(Saved entries)

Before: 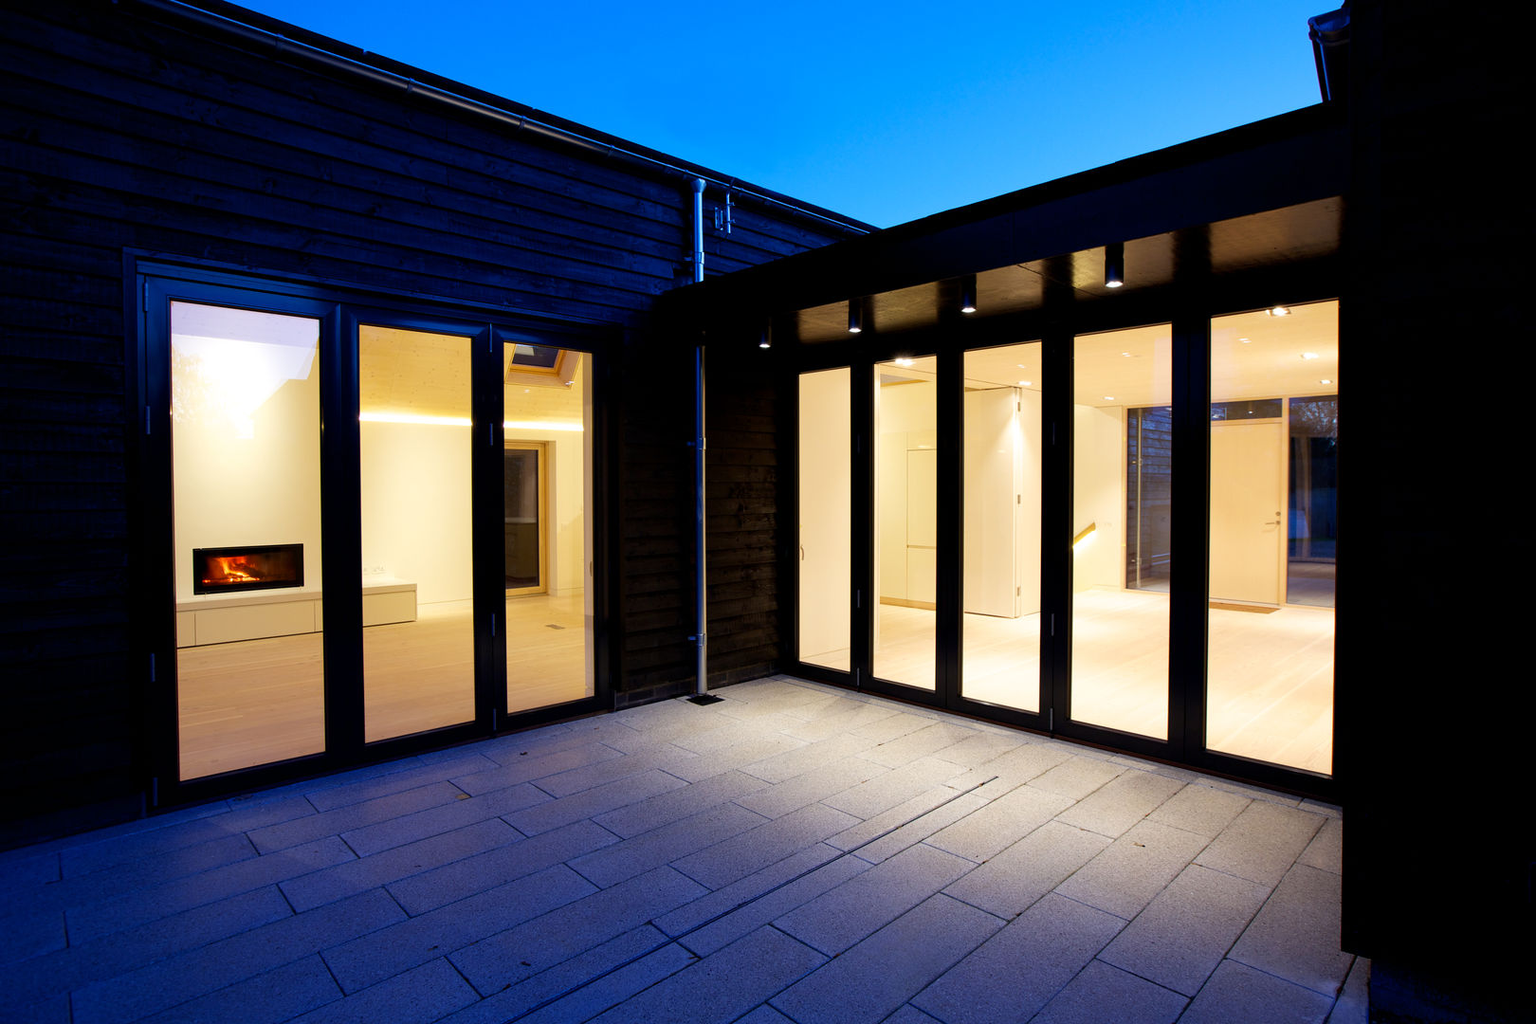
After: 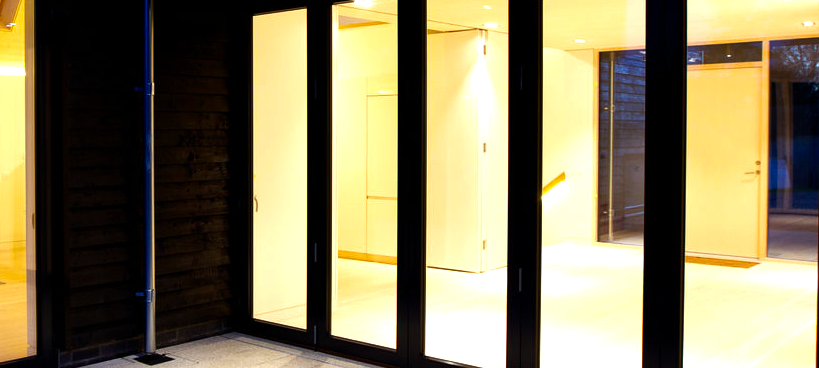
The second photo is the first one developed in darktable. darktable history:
crop: left 36.43%, top 35.184%, right 13.005%, bottom 30.732%
color balance rgb: perceptual saturation grading › global saturation 42.858%, perceptual brilliance grading › global brilliance 14.986%, perceptual brilliance grading › shadows -34.382%, global vibrance -24.588%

→ Directions
Convert the entries above into a JSON list of strings with one string per line, skipping blank lines. Leave the pictures out.

→ The result
[
  "Before: ",
  "After: ",
  "The second photo is the first one developed in darktable. darktable history:",
  "crop: left 36.43%, top 35.184%, right 13.005%, bottom 30.732%",
  "color balance rgb: perceptual saturation grading › global saturation 42.858%, perceptual brilliance grading › global brilliance 14.986%, perceptual brilliance grading › shadows -34.382%, global vibrance -24.588%"
]